▸ **INPUT RECORDS**
────────────────────

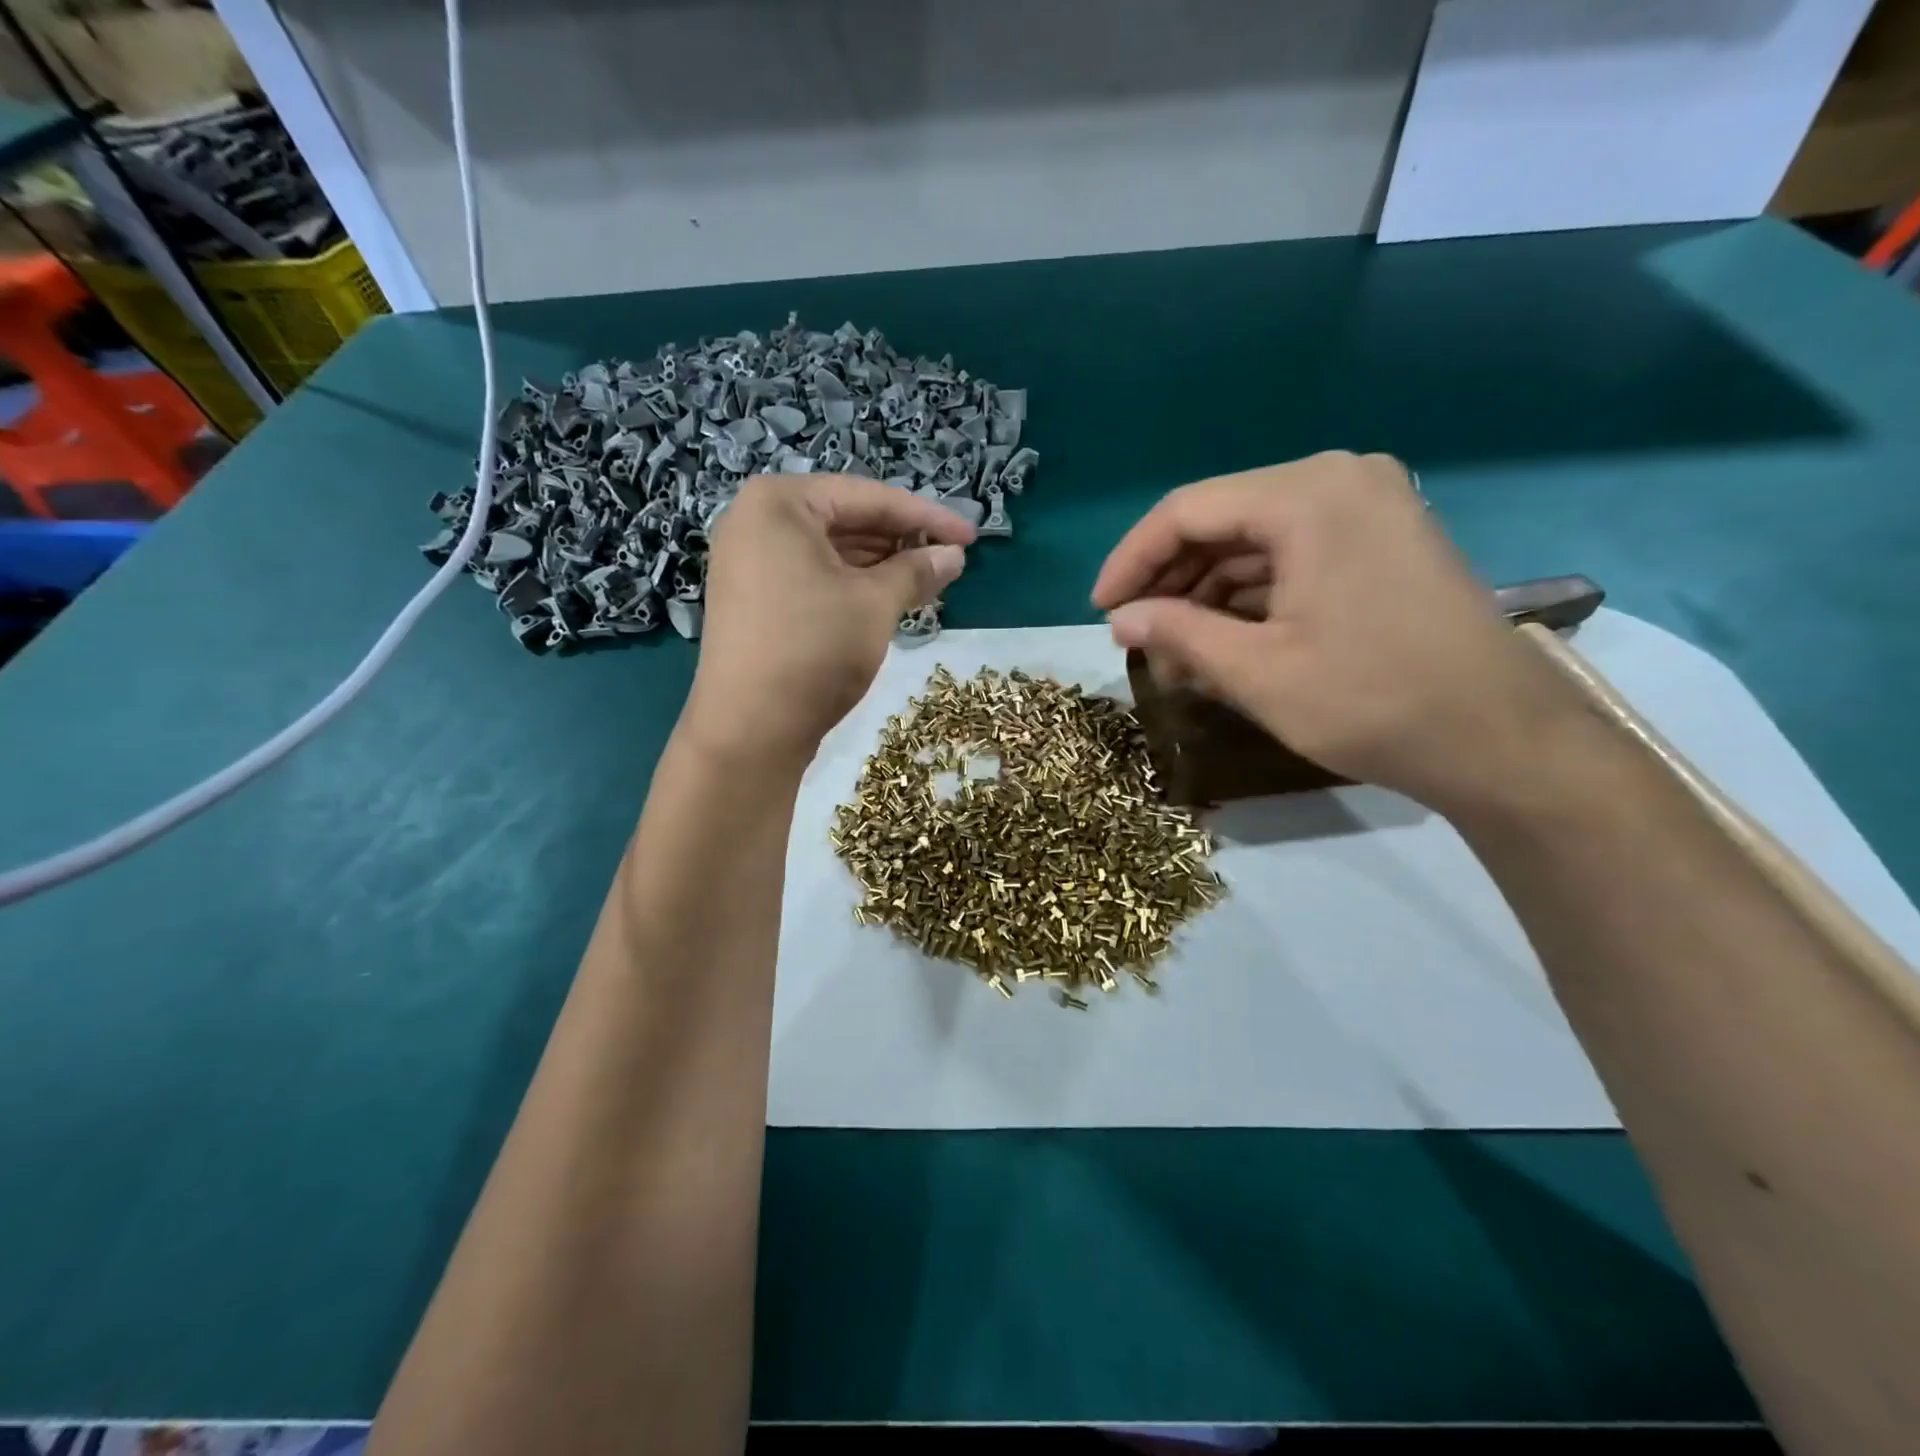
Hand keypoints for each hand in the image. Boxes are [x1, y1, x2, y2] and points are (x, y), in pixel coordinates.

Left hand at [683, 474, 973, 773]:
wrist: (749, 729)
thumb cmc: (814, 649)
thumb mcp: (874, 604)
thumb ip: (917, 570)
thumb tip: (953, 555)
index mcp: (779, 502)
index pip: (868, 496)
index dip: (927, 517)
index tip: (970, 537)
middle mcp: (755, 521)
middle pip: (846, 520)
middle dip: (901, 542)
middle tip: (950, 562)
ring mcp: (748, 562)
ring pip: (830, 552)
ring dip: (880, 566)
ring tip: (927, 583)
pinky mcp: (752, 598)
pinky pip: (811, 576)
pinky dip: (851, 585)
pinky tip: (887, 600)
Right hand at [1092, 452, 1583, 812]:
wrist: (1501, 741)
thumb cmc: (1372, 701)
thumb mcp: (1257, 672)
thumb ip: (1176, 634)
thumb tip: (1119, 620)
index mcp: (1308, 495)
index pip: (1187, 511)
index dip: (1131, 561)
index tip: (1100, 612)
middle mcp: (1340, 480)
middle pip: (1222, 521)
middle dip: (1170, 582)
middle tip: (1136, 638)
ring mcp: (1368, 508)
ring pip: (1255, 543)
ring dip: (1206, 595)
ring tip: (1174, 654)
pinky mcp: (1382, 542)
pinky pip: (1292, 558)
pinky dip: (1250, 598)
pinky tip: (1222, 642)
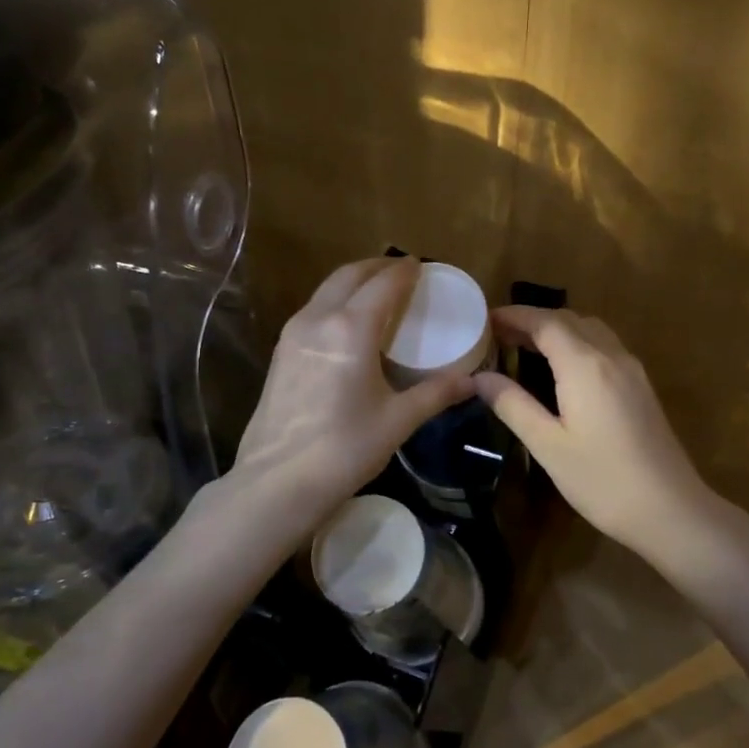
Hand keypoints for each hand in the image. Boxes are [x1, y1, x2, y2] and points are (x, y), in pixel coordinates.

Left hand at [227, 259, 472, 533]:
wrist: (276, 482)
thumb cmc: (345, 449)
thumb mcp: (398, 420)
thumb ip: (436, 393)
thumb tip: (472, 381)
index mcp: (351, 328)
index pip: (384, 283)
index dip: (406, 271)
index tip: (423, 266)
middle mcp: (319, 318)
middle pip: (350, 275)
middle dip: (378, 267)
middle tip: (404, 272)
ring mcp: (294, 333)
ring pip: (327, 289)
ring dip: (355, 281)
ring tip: (379, 292)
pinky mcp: (281, 351)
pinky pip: (314, 309)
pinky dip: (337, 301)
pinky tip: (350, 323)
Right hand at [475, 308, 718, 558]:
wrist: (670, 510)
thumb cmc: (602, 480)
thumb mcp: (548, 445)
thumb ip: (513, 405)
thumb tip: (480, 377)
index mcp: (585, 365)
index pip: (545, 322)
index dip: (514, 316)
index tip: (485, 320)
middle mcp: (611, 356)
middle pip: (569, 319)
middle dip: (533, 319)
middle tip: (498, 334)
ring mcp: (631, 370)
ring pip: (590, 330)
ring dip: (557, 329)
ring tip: (525, 346)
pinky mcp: (641, 386)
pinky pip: (604, 346)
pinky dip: (577, 342)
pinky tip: (562, 368)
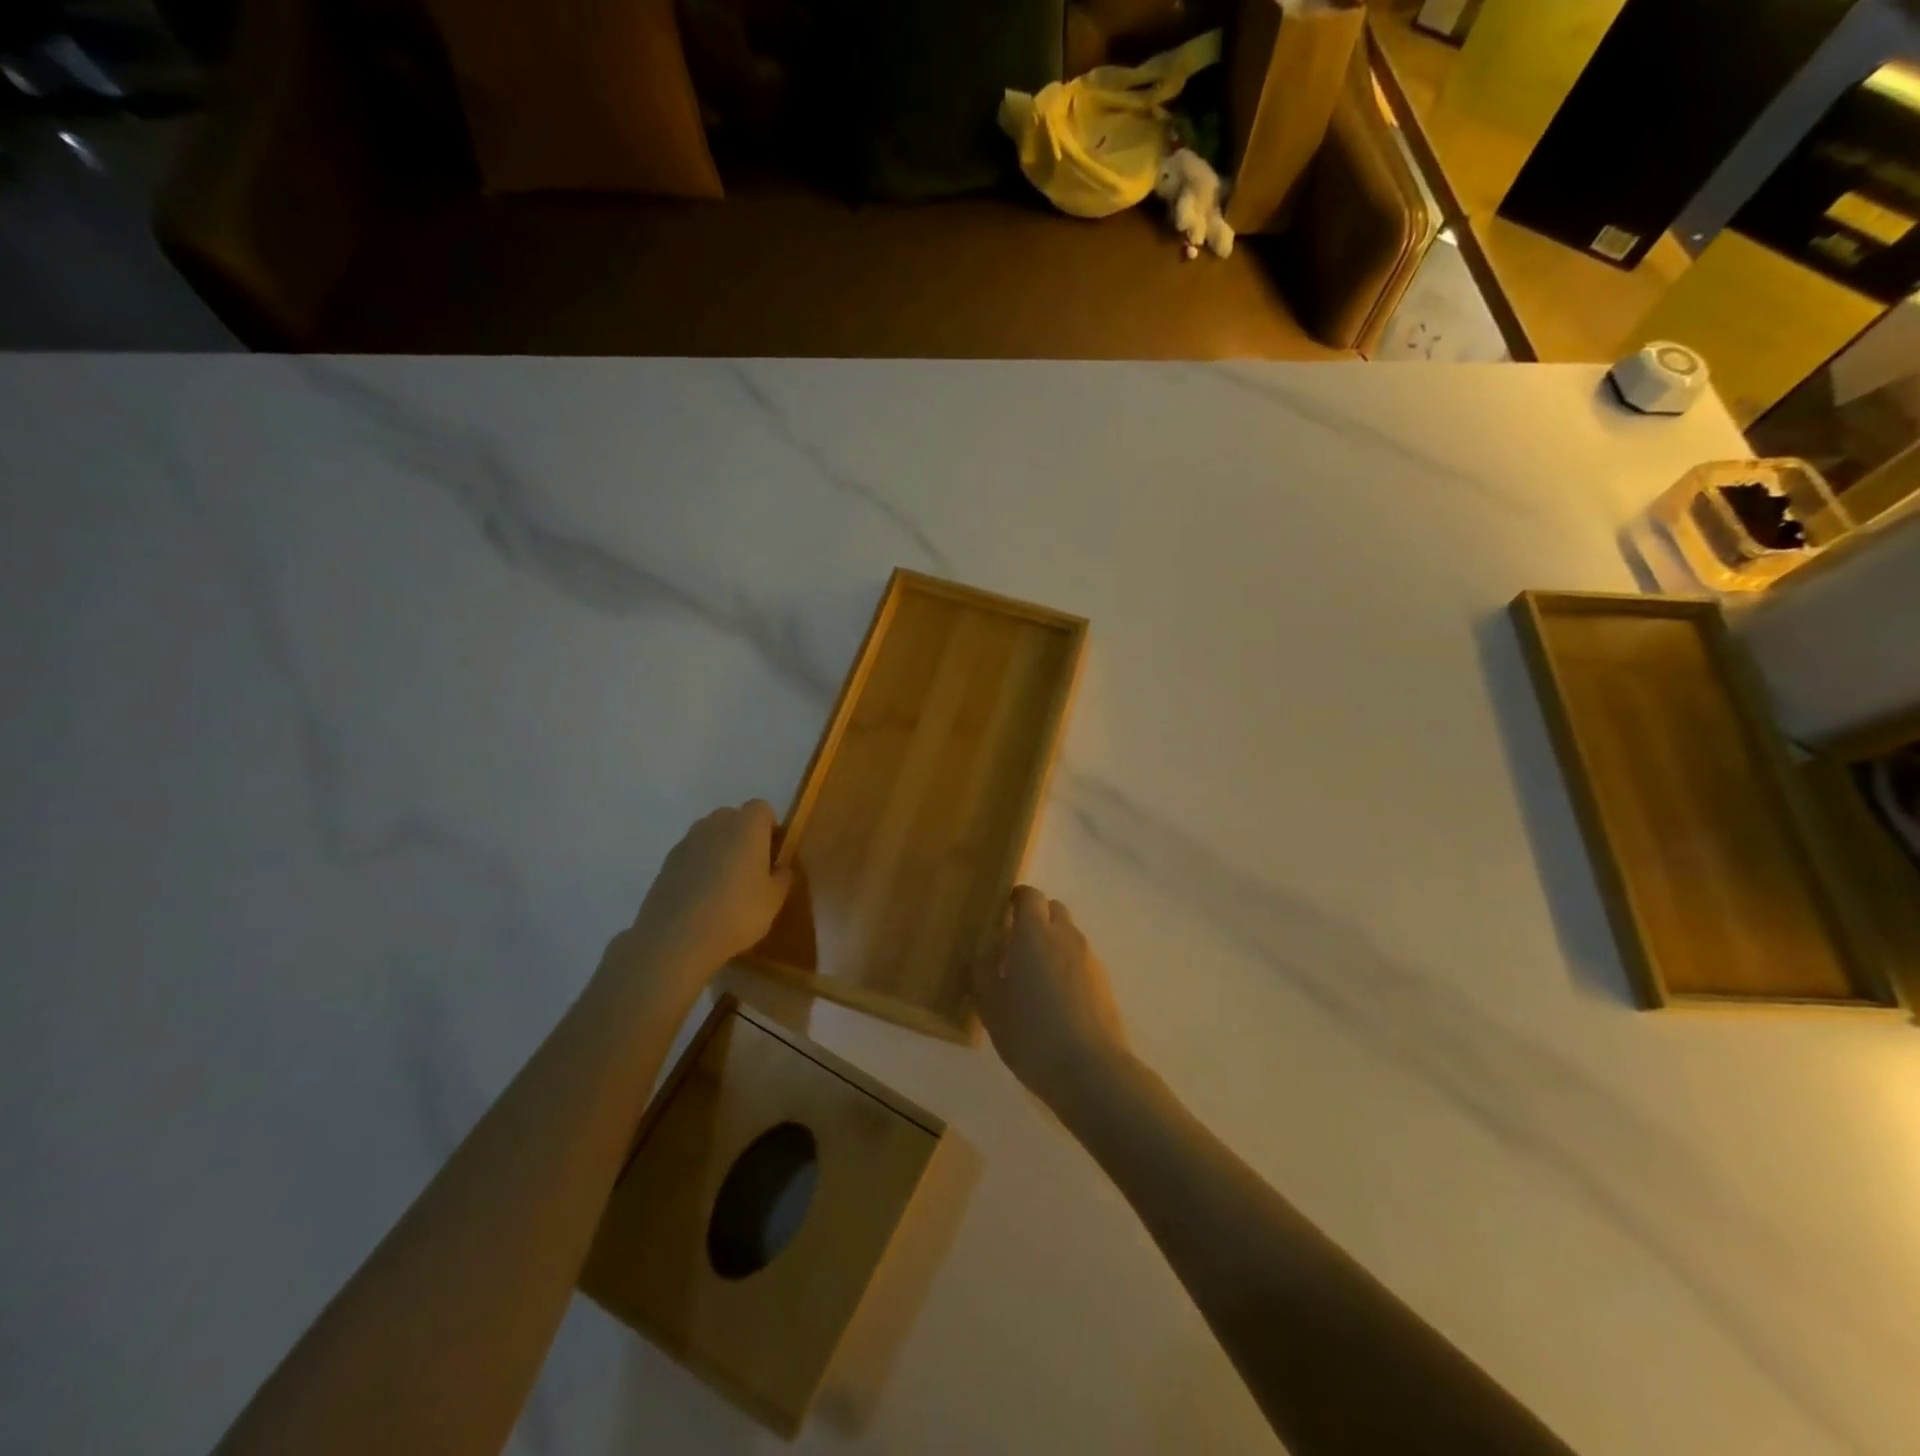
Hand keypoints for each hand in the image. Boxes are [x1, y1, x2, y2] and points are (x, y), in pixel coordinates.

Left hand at [628, 801, 792, 973]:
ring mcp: (687, 842)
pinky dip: (699, 867)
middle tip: (752, 868)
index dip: (770, 828)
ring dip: (720, 850)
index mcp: (747, 826)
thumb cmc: (736, 914)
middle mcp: (715, 824)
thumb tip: (779, 867)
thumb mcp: (774, 900)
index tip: (773, 855)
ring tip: (725, 885)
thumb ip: (782, 877)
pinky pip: (691, 855)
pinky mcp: (666, 863)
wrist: (676, 939)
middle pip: (734, 817)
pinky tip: (702, 897)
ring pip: (710, 835)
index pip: (762, 808)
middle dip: (744, 836)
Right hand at [973, 886, 1128, 1114]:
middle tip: (1016, 945)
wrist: (1090, 1069)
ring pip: (1068, 935)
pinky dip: (1067, 966)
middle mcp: (1065, 936)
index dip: (1017, 899)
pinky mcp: (1104, 982)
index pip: (1030, 896)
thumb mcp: (990, 1006)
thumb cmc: (1030, 1033)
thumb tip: (982, 954)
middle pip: (1053, 909)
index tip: (1003, 913)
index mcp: (1034, 934)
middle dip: (1036, 918)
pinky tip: (1055, 999)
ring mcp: (1089, 958)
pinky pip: (1080, 960)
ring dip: (1052, 944)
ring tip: (1035, 977)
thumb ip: (982, 972)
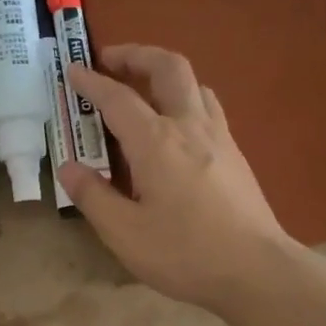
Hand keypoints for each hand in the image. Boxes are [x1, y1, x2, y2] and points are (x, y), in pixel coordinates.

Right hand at [60, 45, 293, 313]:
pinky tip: (175, 128)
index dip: (92, 82)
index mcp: (156, 142)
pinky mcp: (236, 155)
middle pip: (168, 68)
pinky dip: (185, 99)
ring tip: (143, 90)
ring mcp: (219, 138)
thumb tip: (69, 168)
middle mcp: (190, 126)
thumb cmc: (184, 253)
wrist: (256, 270)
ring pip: (194, 84)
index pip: (117, 98)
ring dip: (165, 74)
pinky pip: (208, 108)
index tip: (73, 71)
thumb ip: (93, 196)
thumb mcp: (124, 233)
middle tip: (111, 60)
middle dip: (137, 55)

────────────────────

▸ **THE TASK**
Each line of the data should be quoted exactly, with pictures left out.

▸ **RESPONSE AREA**
Hand keypoints for each hand in the image. Boxes are [x1, y1, x2, y2] and points are (x, y), in pixel coordinates.

Left hand at [683, 474, 973, 773]:
wrist: (749, 729)
thumb cmc: (814, 649)
thumb mcp: (874, 604)
thumb ip: (917, 570)
thumb tip: (953, 555)
index mcp: (779, 502)
index pip: (868, 496)
index dip: (927, 517)
index tip: (970, 537)
middle mcp: (755, 521)
middle pip: (846, 520)
middle dip: (901, 542)
middle tip: (950, 562)
ring mcp: (748, 562)
ring pip: (830, 552)
ring dip: (880, 566)
ring tip: (927, 583)
pinky mcp: (752, 598)
pinky pip: (811, 576)
pinky dip: (851, 585)
pinky tip: (887, 600)
Right hand at [1092, 452, 1583, 812]:
wrist: (1501, 741)
thumb cmc: (1372, 701)
thumb mcp: (1257, 672)
thumb ip: (1176, 634)
thumb tip: (1119, 620)
index mcp: (1308, 495)
index pip: (1187, 511)
index dip: (1131, 561)
index tip: (1100, 612)
middle mcp: (1340, 480)
middle pip: (1222, 521)
middle dip: (1170, 582)
middle tip: (1136, 638)
ring mcp: (1368, 508)
ring pip: (1255, 543)
ring dip: (1206, 595)
ring tip: (1174, 654)
pinky mcp: (1382, 542)
pinky pip: (1292, 558)
pinky dip: (1250, 598)
pinky tip: (1222, 642)
Hand keypoints for each hand in the image. Boxes are [x1, y1, x2, y2] and points are (x, y), in pixel coordinates.

Left hand at [227, 259, 472, 533]:
wrist: (276, 482)
thumb cmc: (345, 449)
thumb mcp: (398, 420)
thumb ip: (436, 393)
thumb tip: (472, 381)
index mcp: (351, 328)
index pip: (384, 283)
index dip: (406, 271)
index tip: (423, 266)
middle mcp: (319, 318)
middle pip: (350, 275)
middle dip: (378, 267)
middle tip: (404, 272)
ring mcp: (294, 333)
ring pip: (327, 289)
ring dip: (355, 281)
ring tip: (379, 292)
pinky mcp: (281, 351)
pinky pip: (314, 309)
pinky dip: (337, 301)
pinky tip: (350, 323)
Right hand at [475, 308, 718, 558]:
wrist: (670, 510)
thumb cmc: (602, 480)
thumb mcp: (548, 445)
thumb ip: (513, 405)
thumb tip: (480, 377)
index mcp: (585, 365)
index pip: (545, 322)
index dip: (514, 316)
index tip: (485, 320)
middle mcp: (611, 356)
middle pip: (569, 319)
middle dip: (533, 319)
middle tip: (498, 334)
ring mcp: (631, 370)
ring pip: (590, 330)
ring dip: (557, 329)
ring tip: (525, 346)
pinky mcp: (641, 386)
pinky pip: (604, 346)
pinky dip: (577, 342)
pinky tip: (562, 368)
Hand keypoints for each hand in the image. Boxes are [x1, y1, x2, y2] and points are (x, y), in pixel coordinates.

Left hand at [628, 801, 792, 973]:
ring mcp: (687, 842)
pinky dip: (699, 867)
middle tip: (752, 868)
index dip: (770, 828)
ring dip: (720, 850)
index mcp: (747, 826)
thumb cmc: (736, 914)
middle mcp: (715, 824)
thumb tip: (779, 867)
thumb mcp: (774, 900)
index tip: (773, 855)
ring tip: (725, 885)
thumb ip: (782, 877)
pinky pip: (691, 855)
pinky mcp: (666, 863)
wrist: (676, 939)
middle pip: (734, 817)
pinky tip: (702, 897)
ring pip: (710, 835)
index pip: (762, 808)
middle dip: (744, 836)
Right hand at [973, 886, 1128, 1114]:
middle tip: (1016, 945)
wrist: (1090, 1069)
ring pip: (1068, 935)
pinky dip: (1067, 966)
middle mcp: (1065, 936)
index dip: (1017, 899)
pinky mcp: (1104, 982)
index pip: (1030, 896)
thumb mcp: (990, 1006)
thumb cmc: (1030, 1033)
thumb tip: (982, 954)
middle pip: (1053, 909)
index tip: (1003, 913)
index mcp: (1034, 934)
middle dip: (1036, 918)
pinky tip: (1055, 999)
ring mcp: (1089, 958)
pinky pip: (1080, 960)
ring dip: (1052, 944)
ring tip: (1035, 977)
thumb ip: (982, 972)
Hand keypoints for each hand in the image. Boxes are [x1, y1, x2, y2] and points are (x, y), in pixel coordinates.

Right hand at [60, 45, 293, 313]:
pinky tip: (175, 128)
index dip: (92, 82)
index mcp: (156, 142)
pinky mcp: (236, 155)
middle pip: (168, 68)
pinky dip: (185, 99)
ring tip: (143, 90)
ring mcp: (219, 138)
thumb tip: (69, 168)
middle mcp: (190, 126)
thumb cmc: (184, 253)
wrist: (256, 270)
ring pip: (194, 84)
index pip: (117, 98)
ring dip: (165, 74)
pinky pip: (208, 108)
index tip: (73, 71)
thumb ip: (93, 196)
thumb mcp: (124, 233)
middle tip: (111, 60)
middle dip: (137, 55)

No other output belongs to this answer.